(Stored items from a collection)
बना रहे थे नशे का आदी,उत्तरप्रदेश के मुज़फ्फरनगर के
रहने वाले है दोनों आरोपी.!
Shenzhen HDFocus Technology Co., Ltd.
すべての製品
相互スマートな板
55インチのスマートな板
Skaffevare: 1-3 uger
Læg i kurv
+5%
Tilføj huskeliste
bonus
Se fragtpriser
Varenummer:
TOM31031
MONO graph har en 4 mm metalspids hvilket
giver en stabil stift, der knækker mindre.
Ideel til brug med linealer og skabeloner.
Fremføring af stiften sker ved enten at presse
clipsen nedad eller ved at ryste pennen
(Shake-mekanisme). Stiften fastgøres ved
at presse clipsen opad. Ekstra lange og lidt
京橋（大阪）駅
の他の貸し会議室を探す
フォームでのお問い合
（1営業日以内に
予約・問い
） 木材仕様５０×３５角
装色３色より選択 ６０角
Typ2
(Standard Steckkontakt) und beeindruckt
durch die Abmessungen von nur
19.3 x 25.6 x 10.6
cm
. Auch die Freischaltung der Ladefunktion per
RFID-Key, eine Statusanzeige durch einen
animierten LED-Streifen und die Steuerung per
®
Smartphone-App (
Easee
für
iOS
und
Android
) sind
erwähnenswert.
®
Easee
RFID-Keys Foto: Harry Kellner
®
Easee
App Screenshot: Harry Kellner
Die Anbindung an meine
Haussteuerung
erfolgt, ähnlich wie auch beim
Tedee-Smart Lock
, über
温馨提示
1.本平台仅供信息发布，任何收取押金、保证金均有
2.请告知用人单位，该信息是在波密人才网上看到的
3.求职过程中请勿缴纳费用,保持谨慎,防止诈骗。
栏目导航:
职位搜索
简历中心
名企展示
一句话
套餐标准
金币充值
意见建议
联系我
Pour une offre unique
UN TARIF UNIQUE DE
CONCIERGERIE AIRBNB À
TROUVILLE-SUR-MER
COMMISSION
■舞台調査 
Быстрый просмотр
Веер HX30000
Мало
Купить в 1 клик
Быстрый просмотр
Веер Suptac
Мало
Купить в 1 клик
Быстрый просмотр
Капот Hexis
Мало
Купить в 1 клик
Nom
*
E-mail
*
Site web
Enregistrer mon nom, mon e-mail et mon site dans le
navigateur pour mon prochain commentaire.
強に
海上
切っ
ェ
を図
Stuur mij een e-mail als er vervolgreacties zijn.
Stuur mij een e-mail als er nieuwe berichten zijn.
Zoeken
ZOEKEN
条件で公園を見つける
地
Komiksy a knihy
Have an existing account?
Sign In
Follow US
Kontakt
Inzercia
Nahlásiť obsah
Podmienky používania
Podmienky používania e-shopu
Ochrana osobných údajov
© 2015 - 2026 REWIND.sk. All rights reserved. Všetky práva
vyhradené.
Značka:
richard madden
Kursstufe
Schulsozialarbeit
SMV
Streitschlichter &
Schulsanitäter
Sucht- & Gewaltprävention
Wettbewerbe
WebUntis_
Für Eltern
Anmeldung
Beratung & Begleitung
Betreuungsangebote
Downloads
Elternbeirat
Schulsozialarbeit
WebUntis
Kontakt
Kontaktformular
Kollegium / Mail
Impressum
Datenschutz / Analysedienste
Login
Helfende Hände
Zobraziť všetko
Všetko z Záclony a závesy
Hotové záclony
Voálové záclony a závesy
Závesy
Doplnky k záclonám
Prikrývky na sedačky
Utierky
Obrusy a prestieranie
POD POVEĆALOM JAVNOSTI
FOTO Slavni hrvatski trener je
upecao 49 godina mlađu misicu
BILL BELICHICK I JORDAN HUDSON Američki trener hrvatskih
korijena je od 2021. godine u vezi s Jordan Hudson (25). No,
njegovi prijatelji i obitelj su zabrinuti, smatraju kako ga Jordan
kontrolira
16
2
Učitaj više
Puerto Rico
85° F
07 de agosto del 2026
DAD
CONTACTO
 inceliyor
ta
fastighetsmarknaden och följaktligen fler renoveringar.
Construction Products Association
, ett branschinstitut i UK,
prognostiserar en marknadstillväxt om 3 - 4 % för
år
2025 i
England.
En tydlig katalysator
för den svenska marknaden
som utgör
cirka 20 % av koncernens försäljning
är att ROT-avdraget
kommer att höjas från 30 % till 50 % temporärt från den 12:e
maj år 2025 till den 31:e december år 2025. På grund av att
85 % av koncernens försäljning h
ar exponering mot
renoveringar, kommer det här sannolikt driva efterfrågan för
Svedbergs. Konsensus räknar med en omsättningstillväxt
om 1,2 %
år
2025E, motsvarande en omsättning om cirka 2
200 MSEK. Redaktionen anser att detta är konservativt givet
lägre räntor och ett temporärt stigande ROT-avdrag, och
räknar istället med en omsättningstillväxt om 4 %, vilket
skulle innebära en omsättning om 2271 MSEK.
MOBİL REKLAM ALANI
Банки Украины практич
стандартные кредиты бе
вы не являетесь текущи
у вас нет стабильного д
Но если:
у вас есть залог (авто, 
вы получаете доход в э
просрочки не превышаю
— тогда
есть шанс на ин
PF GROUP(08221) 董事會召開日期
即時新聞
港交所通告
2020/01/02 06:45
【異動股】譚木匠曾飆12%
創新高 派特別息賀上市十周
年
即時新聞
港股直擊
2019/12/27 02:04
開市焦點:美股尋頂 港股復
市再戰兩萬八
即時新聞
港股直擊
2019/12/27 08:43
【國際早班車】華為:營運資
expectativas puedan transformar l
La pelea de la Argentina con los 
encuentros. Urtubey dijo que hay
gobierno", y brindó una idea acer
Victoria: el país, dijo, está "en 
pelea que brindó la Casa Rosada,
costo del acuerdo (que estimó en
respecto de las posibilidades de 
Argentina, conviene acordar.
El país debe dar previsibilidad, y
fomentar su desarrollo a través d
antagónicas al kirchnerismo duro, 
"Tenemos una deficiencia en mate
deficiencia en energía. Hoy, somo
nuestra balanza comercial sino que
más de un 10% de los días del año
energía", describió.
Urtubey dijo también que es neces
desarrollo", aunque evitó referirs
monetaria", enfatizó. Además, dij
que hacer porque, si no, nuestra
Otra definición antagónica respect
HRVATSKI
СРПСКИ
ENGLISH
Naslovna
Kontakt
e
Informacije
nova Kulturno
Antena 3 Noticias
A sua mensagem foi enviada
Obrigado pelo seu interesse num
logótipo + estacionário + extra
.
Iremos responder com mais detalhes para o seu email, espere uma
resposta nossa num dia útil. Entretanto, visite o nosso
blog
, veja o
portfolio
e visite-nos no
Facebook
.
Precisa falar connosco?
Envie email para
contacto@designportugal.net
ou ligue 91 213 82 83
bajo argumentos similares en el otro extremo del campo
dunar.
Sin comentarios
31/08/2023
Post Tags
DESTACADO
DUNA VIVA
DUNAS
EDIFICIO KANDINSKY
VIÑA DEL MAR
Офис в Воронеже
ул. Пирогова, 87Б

- WORK INSTRUCTIONS
Copy out each line of the entries above that holds "používania".

- THE ANSWER
Podmienky používania
Podmienky používania e-shopu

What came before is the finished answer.